A therapist once asked me if it was my responsibility to make other’s love me?  I said with confidence, “yes, of course”.  She told me something I have never forgotten, “no, it’s not responsibility to make other’s love you, it is your responsibility, your job to love yourself”.  I remember being completely stunned.  It was so true!  It made me feel guilty about the cruel way that I treated myself.  Weeks went by, and I started to forget this phrase.  The secret is to constantly remind yourself.  At first, it mentally will make sense, but your emotions might not always follow.  After you “deprogram” your brain and reprogram that it is your responsibility to love yourself, not to make other’s love you, it will start to be one of your beliefs.


As a child, abuse taught me that I was unlovable, so why love myself?  Anxiety and depression crept in and told me that I could not love myself and I would have to work harder to make people like me.  All this programmed my brain that it was my job to make people like me, and it didn't matter what I thought about myself.  Through therapy, I am trying to reprogram my beliefs to treat myself with the utmost care and to reduce the constant need to please people. Therapy is helping me learn to love myself.

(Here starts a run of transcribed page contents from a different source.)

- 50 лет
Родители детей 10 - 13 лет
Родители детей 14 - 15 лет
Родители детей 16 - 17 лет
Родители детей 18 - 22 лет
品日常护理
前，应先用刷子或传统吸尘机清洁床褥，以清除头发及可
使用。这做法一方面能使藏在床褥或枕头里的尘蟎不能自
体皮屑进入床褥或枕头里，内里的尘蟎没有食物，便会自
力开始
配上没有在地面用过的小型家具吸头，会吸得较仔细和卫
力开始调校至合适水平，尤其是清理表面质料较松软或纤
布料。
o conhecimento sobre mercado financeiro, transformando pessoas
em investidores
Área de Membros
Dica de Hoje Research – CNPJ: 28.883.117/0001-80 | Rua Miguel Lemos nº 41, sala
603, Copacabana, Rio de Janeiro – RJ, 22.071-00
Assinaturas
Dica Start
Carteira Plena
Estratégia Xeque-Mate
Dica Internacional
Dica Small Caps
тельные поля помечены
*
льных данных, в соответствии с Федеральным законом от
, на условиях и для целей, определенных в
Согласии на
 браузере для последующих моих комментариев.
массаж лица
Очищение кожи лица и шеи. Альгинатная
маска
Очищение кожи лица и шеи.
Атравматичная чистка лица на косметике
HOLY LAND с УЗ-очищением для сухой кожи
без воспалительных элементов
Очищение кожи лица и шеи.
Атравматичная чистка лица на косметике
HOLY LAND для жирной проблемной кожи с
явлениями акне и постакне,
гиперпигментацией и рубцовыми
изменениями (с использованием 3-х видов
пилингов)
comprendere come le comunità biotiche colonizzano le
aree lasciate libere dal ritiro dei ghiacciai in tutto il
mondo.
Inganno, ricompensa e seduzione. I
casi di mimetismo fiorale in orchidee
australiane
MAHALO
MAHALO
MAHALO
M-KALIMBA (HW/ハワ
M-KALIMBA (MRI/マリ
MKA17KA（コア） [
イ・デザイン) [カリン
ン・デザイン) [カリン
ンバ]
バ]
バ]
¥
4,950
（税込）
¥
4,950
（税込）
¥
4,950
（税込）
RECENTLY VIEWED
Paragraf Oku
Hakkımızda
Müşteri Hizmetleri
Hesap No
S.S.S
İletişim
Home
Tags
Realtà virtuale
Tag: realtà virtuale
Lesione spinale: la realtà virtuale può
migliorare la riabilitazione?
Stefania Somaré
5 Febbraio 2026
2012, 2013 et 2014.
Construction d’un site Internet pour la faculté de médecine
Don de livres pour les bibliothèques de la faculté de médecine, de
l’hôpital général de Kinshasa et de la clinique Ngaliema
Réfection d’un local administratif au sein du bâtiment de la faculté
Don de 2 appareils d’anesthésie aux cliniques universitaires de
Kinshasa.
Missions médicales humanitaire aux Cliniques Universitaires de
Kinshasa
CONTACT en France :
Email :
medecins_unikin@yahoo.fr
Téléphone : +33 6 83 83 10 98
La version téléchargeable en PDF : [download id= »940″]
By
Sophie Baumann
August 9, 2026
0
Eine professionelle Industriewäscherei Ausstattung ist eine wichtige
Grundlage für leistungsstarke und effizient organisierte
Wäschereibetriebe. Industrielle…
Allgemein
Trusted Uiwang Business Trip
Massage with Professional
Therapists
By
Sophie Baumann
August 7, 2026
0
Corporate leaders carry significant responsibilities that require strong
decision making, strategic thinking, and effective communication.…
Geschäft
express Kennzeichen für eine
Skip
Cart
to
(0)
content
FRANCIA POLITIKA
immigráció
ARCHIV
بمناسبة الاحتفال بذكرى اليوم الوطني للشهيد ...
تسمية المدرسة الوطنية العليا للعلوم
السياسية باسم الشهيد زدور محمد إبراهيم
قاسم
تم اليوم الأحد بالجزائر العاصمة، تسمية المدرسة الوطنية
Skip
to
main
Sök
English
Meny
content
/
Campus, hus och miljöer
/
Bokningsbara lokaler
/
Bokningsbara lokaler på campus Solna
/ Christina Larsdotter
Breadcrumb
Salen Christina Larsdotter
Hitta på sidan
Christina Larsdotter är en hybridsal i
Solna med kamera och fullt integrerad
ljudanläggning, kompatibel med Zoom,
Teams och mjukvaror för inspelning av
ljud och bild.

The mantra might seem uncaring and selfish to some people.  Yes, if some people had this mantra, it might not be a good thing.  They might interpret it as saying that they have the right to be cruel to others, and that “loving yourself” means always getting what you want.  For those people who are like me, sensitive and anxious, it does not mean any of those things.  It gives you the permission not to people please and to be compassionate and kind to yourself.


Your responsibility is to love yourself.